Perhaps the most common issues in bankruptcy center on a mortgagee or a non-consensual lien claimant (e.g., mechanic’s lien claimant, judicial lien claimant or tax lien claimant) seeking to modify, annul or vacate the automatic stay mandated by Section 362 of the Bankruptcy Code to enforce the lien claimant’s rights outside of the Bankruptcy Court. For a mortgagee, that typically means seeking an order from the Bankruptcy Court allowing the mortgagee to complete a foreclosure all the way through to confirmation of a judicial sale. For a mechanic’s lien claimant, the reception for adjudicating rights in the Bankruptcy Court is less welcoming: very often the mechanic’s lien claimant is sent back to the state court to adjudicate the extent and priority of lien rights in the subject real property, but the mechanic’s lien claimant is not allowed to proceed to judicial sale or confirmation of a judicial sale (unless the mechanic’s lien is part of a mortgage foreclosure case).
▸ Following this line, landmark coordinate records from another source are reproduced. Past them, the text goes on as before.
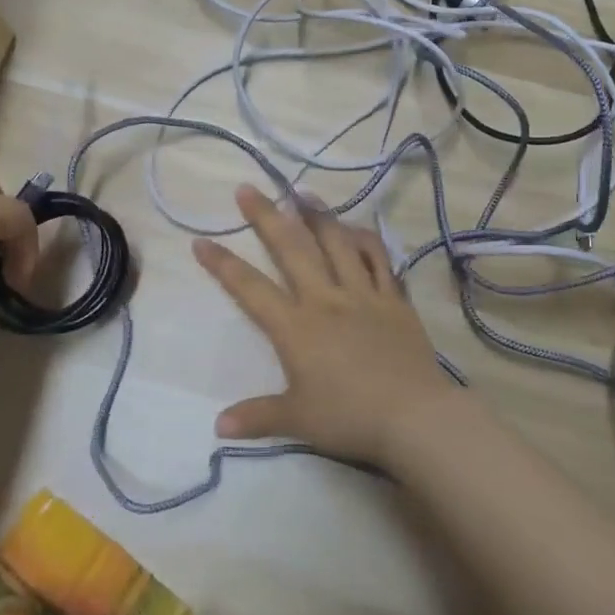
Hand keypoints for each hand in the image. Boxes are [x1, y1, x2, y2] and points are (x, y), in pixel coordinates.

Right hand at [193, 185, 457, 468]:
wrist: (413, 415)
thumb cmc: (349, 417)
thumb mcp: (298, 420)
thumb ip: (257, 416)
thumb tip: (218, 426)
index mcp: (296, 327)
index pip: (250, 289)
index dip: (223, 264)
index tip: (201, 240)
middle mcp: (325, 299)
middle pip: (292, 249)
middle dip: (266, 216)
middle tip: (248, 189)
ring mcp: (363, 294)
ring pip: (336, 243)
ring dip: (317, 215)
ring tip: (302, 192)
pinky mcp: (394, 299)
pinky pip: (379, 260)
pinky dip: (366, 240)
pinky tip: (357, 227)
Most bankruptcy judges dislike acting as the trier of facts on mechanic’s lien litigation, and correctly perceive that state court judges sitting in mechanic’s lien sections as having much greater expertise, and often greater patience, to adjudicate the fact-intensive construction issues arising in complex mechanic’s lien cases with multiple lien claimants. Thus, many mechanic’s lien claimants have their claims adjudicated in state court, and once adjudicated, they return to the Bankruptcy Court for the administration of their claims based on priorities for distribution set forth in the Bankruptcy Code.

Finally, the cornerstones of real estate reorganizations in a Chapter 11 will be discussed: namely, confirmation of a Chapter 11 Plan and sales pursuant to Section 363 of the Bankruptcy Code. Both topics present procedural and substantive complexities that should be mastered if success is to be achieved.